Why can't a woman astronaut be more like a man? Because NASA/TREK won't let her, laments Marina Benjamin, and that's the trouble with ...; the space girls
NASA/TREK: popular science and sex in America by Constance Penley, Verso, pounds 11
Saturday 26 July 1997
That Nasa has scored a point against The X Files in the space fantasy league will not be lost on the agency. Aware of its own metaphoric potential, and of the ease with which that potential may be manipulated, it has for years sought to align itself with the Utopian quests and avowed internationalism of Star Trek. From dubbing its Mission control computers Scotty and Uhura and naming the first shuttle Enterprise to scattering Star Trek creator Gene Rodenberry's ashes in space, Nasa has consistently modelled itself on the Space Federation.
In the late Seventies, it even recruited actress Nichel Nichols (Lieutenant Uhura) to help encourage women and ethnic minorities into its astronaut corps. The ploy worked: Mae Jamison, who in 1992 became the first African- American woman in space, cited Uhura as her inspiration. From such evidence, Constance Penley convincingly argues for the existence of a single symbolic entity: "Nasa/Trek". She contends that "Star Trek is the theory, Nasa the practice". It's a bold thesis. Alas, Penley takes it in only one direction: Nasa/Trek's ambivalence towards the role of women in space.
Never mind the degrees in physics and medicine, the flying hours notched up piloting jet aircraft or the years of intensive training: above all else, Nasa needs women in space to be good mothers, competent teachers and nurturers of men. On the ground, they must play down their extraordinariness, writing books for children, and talking to journalists about their emotional investments in inner space rather than their scientific experiments in outer space.

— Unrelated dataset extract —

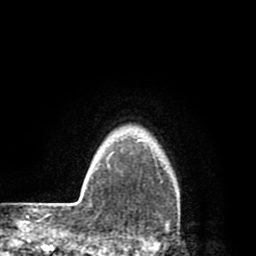
Breast MRI (dynamic contrast-enhanced), one axial slice. Slice 72 of 80 in the series (ordered by position). Cropped to one breast. Dynamic contrast-enhanced series, time point 2 of 8 at this slice position (early post-contrast). 1.5 T. TE 2.6 ms, TR 6.1 ms. 2 mm slice thickness. 256 × 256 image matrix. Female patient.
Structures marked on this image (semi-automatic segmentation, software-assisted and operator-edited):
- enhancing-tissue mask used for the functional tumour volume (all voxels passing the contrast-enhancement thresholds inside the analysis volume; usually the tumour): box from (x=112, y=140) to (x=164, y=183) px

Crucially, had Nasa not been so insistent on the absolute ordinariness of Christa McAuliffe - the teacher in space blown to smithereens in the Challenger disaster in 1986 - it might have salvaged its public reputation. As it was, McAuliffe's apple-pie make-over left the entire American nation thinking, "it could have been me".
In the midst of exploring various fictional subversions of the standard narrative of women in space, Penley stumbles into a space as strange in its own way as the interstellar void: the underground world of "slash" fiction. This pornographic literature, written on home computers and distributed by mail order, makes explicit the homoerotic relationship between Kirk and Spock that many believe was the hidden subtext of the original Star Trek series. Its aims are Utopian. In between bouts of sex, the plots involve the space crusaders on a mission to save the world.
But they are Utopian in their sexual dimension as well, expressing equality through homosexuality and interracial harmony in the love between man and Vulcan. The real warp-factor, however, is that slash fiction is produced not by gay men but by straight women Trekkies who would like to have seen Lt Uhura give Captain Kirk a run for his money.